Social Canvas: Toolbox

Basil and I spent last week working at IDEO building a new site, Social Canvas, in preparation for Tom Hulme’s presentation at Wired Conf.

Social Canvas is currently a prototype for showcasing presentations and encouraging conversations around them.

It was a quick project, we only had a few days to build the site and we approached it in the spirit of Tom’s presentation - prototype quickly and Launch to Learn.

When prototyping sites, I like to be able to grab existing libraries and plumb them together to achieve quick results. Open source libraries are the building blocks that allow me to get up and running quickly, my job as a developer is to make sure everything plays nicely together.

For a developer, half of the battle is knowing what’s out there and what is worth using. The libraries listed below are used on Social Canvas and are definitely worth looking into.

D3.js

I used this for the activity chart at the top of the page. D3 makes it very easy to create great looking SVG data visualisations, graphs and maps.

I’ve been using D3 on a few projects lately and it’s awesome.

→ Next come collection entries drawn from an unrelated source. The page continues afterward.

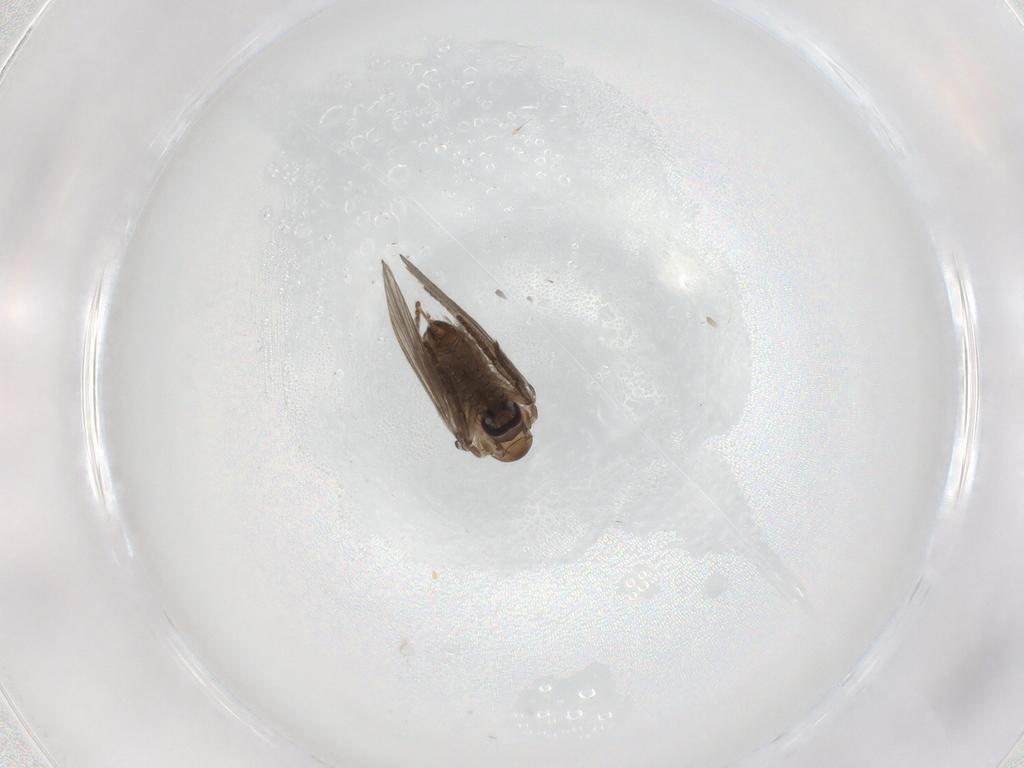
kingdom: Animalia
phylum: Arthropoda
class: Insecta
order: Diptera
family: Psychodidae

It’s going to be one of those libraries that I end up using everywhere.

jQuery Waypoints

This is a great jQuery plugin that triggers events when you scroll to elements.

A common use case of jQuery Waypoints is to make sticky elements, these are elements that when scrolled to stick to the top of the browser window. See how the slide preview navigation is sticky on Social Canvas.

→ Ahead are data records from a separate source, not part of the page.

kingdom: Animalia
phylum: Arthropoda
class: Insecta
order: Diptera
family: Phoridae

When designing Social Canvas, it was very important to IDEO that people could link to individual slides. Originally, the site had a page per slide and each slide had it’s own URL. We made navigating between the individual slides super quick with the use of Pjax but the point was raised that this wasn’t a good format to be able to scan whole presentation.

We then changed the format so that all the slides are displayed on a single page. To retain the ability to link to individual slides I attached a waypoint to each slide that uses window.history.replaceState() to update the browser URL with a permalink to the slide. If you scroll down the page, you’ll see the URL repeatedly update.

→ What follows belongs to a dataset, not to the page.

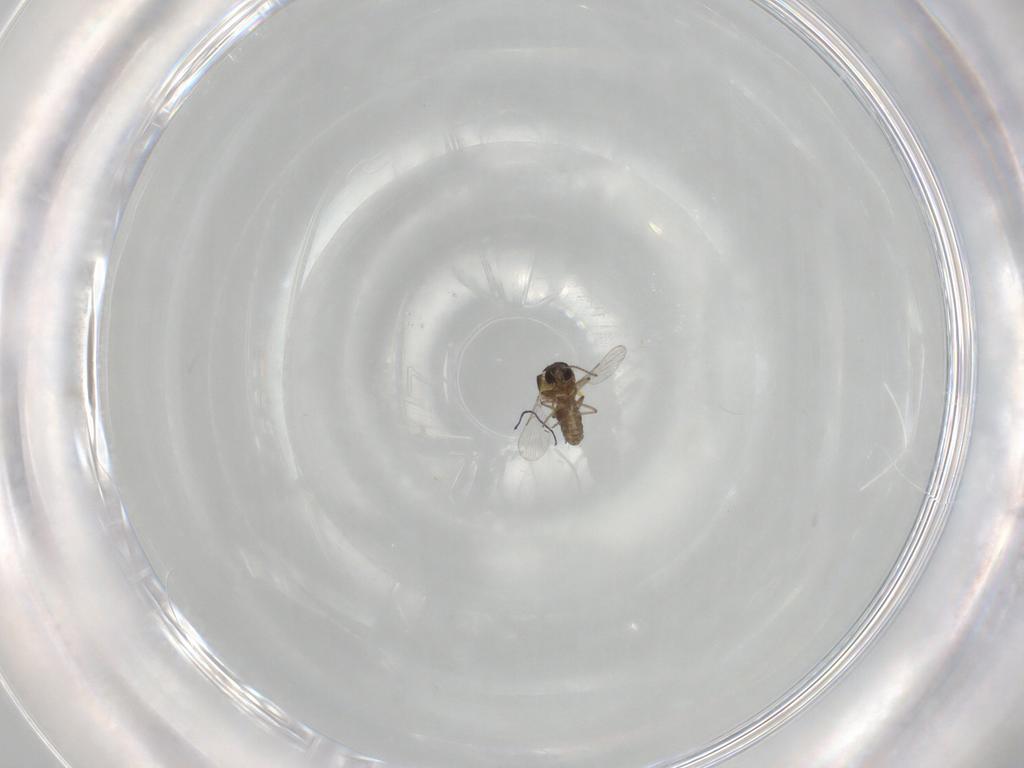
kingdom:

The reason I stuck with slide URLs of the form

/launch-to-learn/slide/3

rather than anchor URLs

/launch-to-learn#slide-3

was so that if we decide to switch back to the one slide per page format, any existing links to slides won’t break.

Visiting one of these slide URLs will currently do a server side redirect to the relevant anchor link, ensuring that you are taken to the correct point on the page. E.g.

http://socialcanvas.ideo.com/presentations/launch-to-learn/slide/2

Keymaster.js

Keymaster is a super simple way to add keyboard navigation to a site.

Browsing a presentation with the keyboard feels completely natural and so I added keyboard navigation for the cursor keys and spacebar (and j & k for the geeks).

Pusher

Whilst it’s not difficult to host your own websocket server using something like socket.io, when you are up against the clock it’s nice to be able to use someone else’s service. It’s like hosting on Heroku, when you need to get something hosted quickly, you just push it to Heroku.

This is what Pusher are doing with websockets, they make it so easy that it’s often not worth your time setting your own up. Their service is great, it just works and it’s one less thing to think about.

We wanted a few live updates on Social Canvas and implementing these with Pusher was trivial.

Redis

I use Redis in practically every project that I do now. I’ve never had a problem with it, it always ‘just works’.

On Social Canvas I used it to very quickly hack together the liking & voting functionality. It’s also used for various caching purposes around the site.